Scott and I went from talking about our days to more serious topics (cont. from Monday and Tuesday) and I started talking really fast (it's hard to keep up with my brain; I tend to start tripping over my words after a few sentences of thinking-and-talking) and Scott can't listen that fast so we switched over to Skype and had a very brief serious conversation because Mom was sending me off to bed at that point.

At 6:00 a.m. LP came into my room ("Megan! Megan! Megan!") and climbed in my bed and was very sweet. Since then I've mostly been chasing her. Now I must finish up so I can get off the computer and chase her more if needed.

Monday, May 4, 2009

I'm about 85% melancholic. No further comment.

Be aware that your melancholic spouse may not always readily reveal all that is truly on his mind (especially if he is attempting to subdue some of his overly critical talk). Instead, he may store up the things that are bothering him until he finally has what we call the "melancholic dump." The melancholic dump is when all that is wrong in the world and with your relationship must be discussed at this very moment. Issues build up inside the introverted melancholic until it is no longer possible to remain silent. It can be painful for all parties.

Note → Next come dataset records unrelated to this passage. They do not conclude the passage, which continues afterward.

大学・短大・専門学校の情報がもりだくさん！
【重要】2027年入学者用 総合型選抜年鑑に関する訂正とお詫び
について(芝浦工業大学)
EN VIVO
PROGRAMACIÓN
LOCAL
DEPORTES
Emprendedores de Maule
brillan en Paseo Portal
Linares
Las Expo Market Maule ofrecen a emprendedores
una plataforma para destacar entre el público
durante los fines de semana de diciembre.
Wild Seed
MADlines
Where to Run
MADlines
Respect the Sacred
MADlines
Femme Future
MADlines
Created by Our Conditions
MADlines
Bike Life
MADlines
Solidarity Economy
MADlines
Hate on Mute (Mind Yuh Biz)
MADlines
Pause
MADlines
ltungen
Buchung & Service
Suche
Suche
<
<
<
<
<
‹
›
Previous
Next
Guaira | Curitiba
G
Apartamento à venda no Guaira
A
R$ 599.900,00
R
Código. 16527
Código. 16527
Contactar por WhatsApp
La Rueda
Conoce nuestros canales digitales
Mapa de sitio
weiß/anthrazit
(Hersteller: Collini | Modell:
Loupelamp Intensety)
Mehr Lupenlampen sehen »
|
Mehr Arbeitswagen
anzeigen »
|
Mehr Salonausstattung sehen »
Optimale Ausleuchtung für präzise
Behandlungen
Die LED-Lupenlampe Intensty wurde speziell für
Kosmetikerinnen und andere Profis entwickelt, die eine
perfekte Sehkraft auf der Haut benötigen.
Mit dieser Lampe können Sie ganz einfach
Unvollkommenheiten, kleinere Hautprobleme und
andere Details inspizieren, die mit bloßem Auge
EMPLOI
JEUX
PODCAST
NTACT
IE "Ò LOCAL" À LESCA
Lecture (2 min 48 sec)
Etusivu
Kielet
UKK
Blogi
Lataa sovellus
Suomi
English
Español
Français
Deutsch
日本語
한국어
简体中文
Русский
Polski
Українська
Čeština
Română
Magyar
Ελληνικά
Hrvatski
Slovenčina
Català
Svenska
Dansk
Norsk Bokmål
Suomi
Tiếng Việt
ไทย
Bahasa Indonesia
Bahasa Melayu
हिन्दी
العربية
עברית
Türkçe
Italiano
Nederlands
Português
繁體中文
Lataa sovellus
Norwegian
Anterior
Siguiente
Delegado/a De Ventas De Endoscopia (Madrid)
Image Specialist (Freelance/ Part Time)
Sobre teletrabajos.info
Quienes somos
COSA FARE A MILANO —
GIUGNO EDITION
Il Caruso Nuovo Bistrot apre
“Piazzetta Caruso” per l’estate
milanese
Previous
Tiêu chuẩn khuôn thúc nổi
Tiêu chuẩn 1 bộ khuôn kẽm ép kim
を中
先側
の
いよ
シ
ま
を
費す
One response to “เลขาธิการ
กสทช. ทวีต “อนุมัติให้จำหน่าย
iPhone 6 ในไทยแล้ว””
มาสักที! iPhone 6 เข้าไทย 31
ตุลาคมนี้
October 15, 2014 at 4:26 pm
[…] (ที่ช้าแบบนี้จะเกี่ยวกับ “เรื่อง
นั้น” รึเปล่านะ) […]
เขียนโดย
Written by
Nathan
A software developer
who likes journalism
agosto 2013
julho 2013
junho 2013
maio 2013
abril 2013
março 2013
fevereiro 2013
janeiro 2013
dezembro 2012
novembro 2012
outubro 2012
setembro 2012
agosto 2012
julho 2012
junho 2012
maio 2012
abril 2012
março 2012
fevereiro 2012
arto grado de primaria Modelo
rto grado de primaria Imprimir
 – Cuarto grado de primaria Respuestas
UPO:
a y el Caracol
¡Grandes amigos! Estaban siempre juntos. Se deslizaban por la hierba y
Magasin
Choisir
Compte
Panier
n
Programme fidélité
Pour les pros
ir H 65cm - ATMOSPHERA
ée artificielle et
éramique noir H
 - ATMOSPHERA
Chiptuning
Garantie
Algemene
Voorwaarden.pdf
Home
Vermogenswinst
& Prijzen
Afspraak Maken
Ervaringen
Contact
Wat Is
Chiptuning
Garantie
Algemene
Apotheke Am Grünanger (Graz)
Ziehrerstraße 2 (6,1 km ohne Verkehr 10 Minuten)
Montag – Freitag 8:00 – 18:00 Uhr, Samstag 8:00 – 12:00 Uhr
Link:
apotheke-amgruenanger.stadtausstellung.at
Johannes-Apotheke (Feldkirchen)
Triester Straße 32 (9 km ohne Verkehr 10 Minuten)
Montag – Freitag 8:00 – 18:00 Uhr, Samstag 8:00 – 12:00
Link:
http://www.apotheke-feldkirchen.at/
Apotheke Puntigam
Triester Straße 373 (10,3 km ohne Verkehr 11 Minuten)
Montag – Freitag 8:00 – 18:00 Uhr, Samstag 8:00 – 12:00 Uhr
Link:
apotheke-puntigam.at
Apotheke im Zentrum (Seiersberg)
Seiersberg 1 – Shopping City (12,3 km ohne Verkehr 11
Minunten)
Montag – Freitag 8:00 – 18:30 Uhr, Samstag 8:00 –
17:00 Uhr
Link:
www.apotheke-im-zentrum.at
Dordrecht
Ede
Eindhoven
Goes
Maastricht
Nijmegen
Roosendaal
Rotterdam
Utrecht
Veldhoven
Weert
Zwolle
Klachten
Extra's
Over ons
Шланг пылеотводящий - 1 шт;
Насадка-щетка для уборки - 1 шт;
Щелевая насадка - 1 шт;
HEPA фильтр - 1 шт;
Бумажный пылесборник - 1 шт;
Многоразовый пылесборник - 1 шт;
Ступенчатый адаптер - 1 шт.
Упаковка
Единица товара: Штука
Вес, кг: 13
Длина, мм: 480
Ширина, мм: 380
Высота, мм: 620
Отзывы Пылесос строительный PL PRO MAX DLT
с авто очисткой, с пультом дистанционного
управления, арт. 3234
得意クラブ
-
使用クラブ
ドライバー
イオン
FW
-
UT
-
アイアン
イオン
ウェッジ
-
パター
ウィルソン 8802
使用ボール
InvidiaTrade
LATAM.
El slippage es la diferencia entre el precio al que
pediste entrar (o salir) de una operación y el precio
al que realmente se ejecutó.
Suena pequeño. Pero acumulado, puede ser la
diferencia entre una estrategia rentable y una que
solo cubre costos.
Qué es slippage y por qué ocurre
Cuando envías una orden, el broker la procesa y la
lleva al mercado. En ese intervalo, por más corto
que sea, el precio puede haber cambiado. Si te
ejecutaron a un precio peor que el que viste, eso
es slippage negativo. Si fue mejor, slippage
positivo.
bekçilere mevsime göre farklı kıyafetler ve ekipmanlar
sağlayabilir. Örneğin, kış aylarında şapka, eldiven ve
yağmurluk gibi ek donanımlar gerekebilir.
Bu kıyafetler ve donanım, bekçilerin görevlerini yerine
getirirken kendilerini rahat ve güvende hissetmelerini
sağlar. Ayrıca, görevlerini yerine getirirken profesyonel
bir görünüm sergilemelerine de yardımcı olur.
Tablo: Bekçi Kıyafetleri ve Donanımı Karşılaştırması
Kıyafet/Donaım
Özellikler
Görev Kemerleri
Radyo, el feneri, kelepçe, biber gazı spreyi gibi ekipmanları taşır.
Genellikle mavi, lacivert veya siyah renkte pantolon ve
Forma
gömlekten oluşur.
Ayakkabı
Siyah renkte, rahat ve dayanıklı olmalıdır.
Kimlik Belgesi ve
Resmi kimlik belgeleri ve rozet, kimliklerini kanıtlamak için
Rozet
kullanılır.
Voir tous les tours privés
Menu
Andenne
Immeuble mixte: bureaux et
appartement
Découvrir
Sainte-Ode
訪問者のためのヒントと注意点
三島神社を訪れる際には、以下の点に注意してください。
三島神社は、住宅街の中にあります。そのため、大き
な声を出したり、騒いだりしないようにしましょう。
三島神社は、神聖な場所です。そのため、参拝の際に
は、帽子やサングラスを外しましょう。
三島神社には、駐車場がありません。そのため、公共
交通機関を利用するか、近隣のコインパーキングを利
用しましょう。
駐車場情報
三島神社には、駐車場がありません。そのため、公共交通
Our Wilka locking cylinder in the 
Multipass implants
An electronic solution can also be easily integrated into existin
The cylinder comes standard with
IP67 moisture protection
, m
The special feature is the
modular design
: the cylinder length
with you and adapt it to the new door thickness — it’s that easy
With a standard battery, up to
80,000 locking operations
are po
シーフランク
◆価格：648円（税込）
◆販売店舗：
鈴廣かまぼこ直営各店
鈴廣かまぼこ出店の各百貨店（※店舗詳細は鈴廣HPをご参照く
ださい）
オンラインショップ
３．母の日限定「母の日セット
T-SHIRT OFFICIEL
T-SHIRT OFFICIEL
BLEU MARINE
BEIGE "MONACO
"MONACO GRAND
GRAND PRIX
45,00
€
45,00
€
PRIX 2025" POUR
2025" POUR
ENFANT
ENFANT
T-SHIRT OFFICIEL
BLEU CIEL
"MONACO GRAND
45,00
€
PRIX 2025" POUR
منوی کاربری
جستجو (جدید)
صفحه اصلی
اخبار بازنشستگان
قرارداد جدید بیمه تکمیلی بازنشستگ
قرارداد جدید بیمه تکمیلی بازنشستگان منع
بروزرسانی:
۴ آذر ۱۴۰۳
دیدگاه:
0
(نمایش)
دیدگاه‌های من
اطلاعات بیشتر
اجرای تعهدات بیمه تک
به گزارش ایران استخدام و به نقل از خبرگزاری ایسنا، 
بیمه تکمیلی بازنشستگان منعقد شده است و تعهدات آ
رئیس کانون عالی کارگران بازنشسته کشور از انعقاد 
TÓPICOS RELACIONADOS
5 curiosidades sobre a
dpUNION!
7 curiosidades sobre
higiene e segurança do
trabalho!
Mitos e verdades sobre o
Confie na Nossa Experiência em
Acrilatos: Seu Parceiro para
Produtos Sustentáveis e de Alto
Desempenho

From The Temperament God Gave You, by Art and Laraine Bennett



(Okay, one further comment: Scott is a sweetheart. And endlessly patient.)

Friday, May 1, 2009

I'm Spoiled

Scott has recently been waking up in the mornings. Yes, on about the third day in a row I fell over dead from astonishment. But I'm alive again now. I kind of like being able to talk to him when my brain is active. (Peak activity occurs around 10 a.m.) Usually we do most of our talking after dinner when he's starting to get chipper and my ability to speak coherently is already unraveling.

Evidence of how quickly I've gotten accustomed to this cataclysmic shift in routine: Just a moment ago I was sitting at my computer studying for a final and thinking, "Why are you not awake yet? I'm lonely."

Maybe this is God's way of telling me I should be focusing more exclusively on the whole studying thing.